→ **Directive 1**: From the road safety passage, output the words starting with "In line with" and going on through "less than 2°C.", copied exactly.
→ **Directive 2**: According to the road safety passage, what share of their transport budgets does UNEP call on countries to invest in walking and cycling infrastructure?
→ **Directive 3**: Carry the road safety passage forward from its last sentence.

→ **Exercise passage**:
════

The global fleet of private cars is projected to triple by 2050, with most of this new vehicle growth expected to take place in the same developing countries that are already hardest hit by road fatalities and injuries.
In line with current trends, not only will this result in a staggering increase in road fatalities globally, but the increase in carbon-polluting cars will severely restrict the world’s ability to limit the global average temperature rise to less than 2°C.
UNEP calls on countries to invest at least 20 per cent of their transport budgets in walking and cycling infrastructure to save lives, reverse pollution and reduce carbon emissions, which are rising at more than 10 per cent a year.
“Unless we act to make our roads safe, in ten years, an estimated 13 million more people will have died on our roads – that is more than the entire population of Belgium. The human impact is horrific, but the impact on all of our survival must not be ignored,” Mr. Solheim added.

════

→ **Given material**:
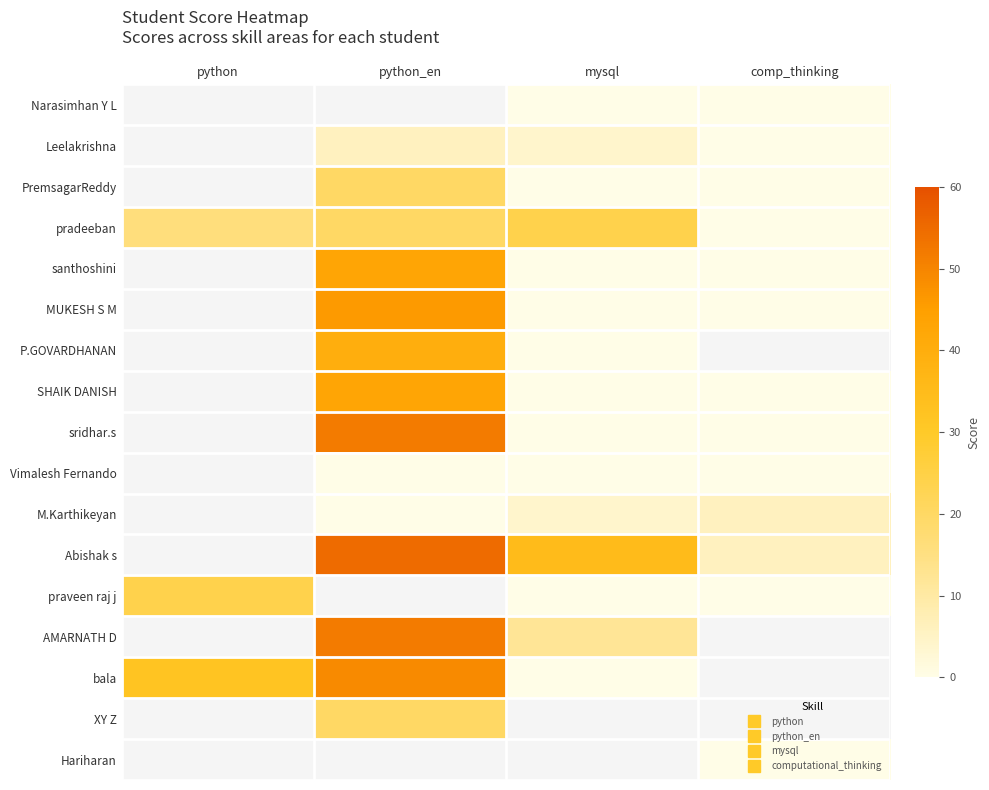

Which category has the highest value across all series?

python_en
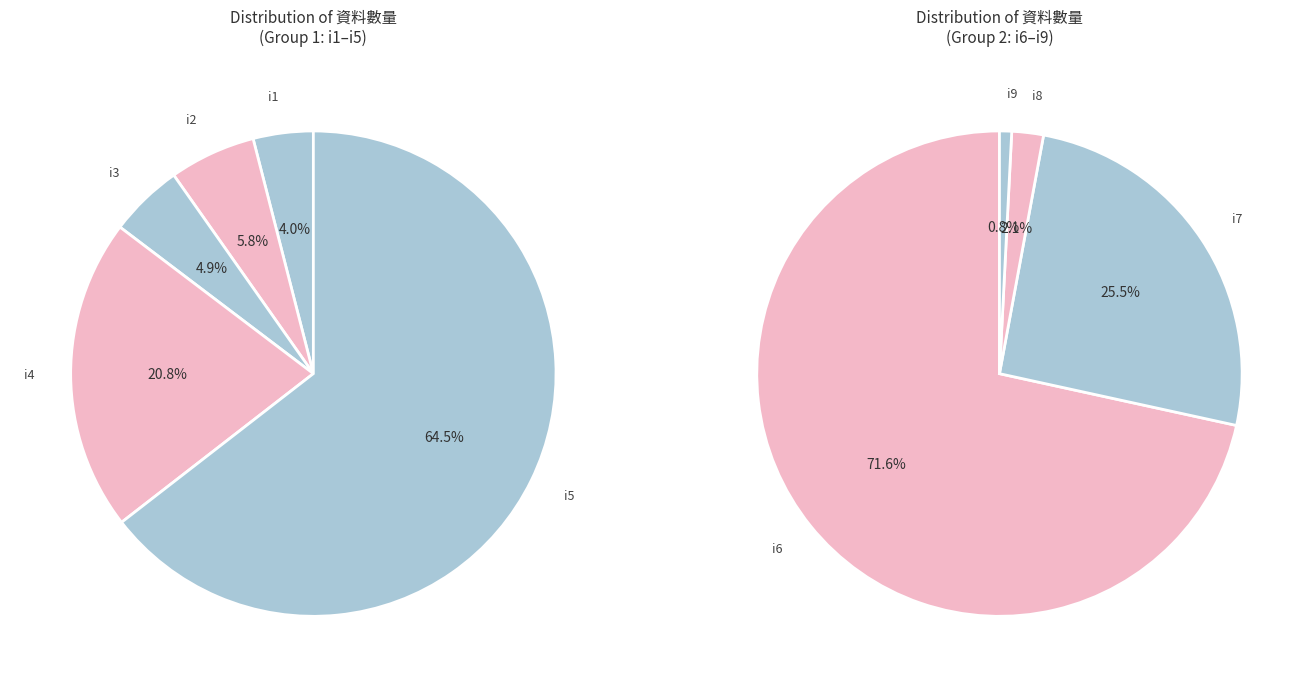

Does i6 represent more than half of the total?

Yes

════

→ **Result 1**:
In line with current trends, not only will this result in a staggering increase in road fatalities globally, but the increase in carbon-polluting cars will severely restrict the world’s ability to limit the global average temperature rise to less than 2°C.

→ **Result 2**: At least 20 percent.

→ **Result 3**:
UNEP is also urging countries to draft national and local policies for non-motorised transport (NMT), pay particular attention to vulnerable NMT users, such as women, children, elderly and people with mobility challenges, and actively champion NMT as political will is needed not only for policies, but also for giving walking and cycling the equal status as private cars.
The report surveyed the progress towards safer walking and cycling infrastructure in 20 low- to middle-income countries across Africa, Asia and Latin America, where compared with high-income countries, twice as many more people die in road traffic accidents.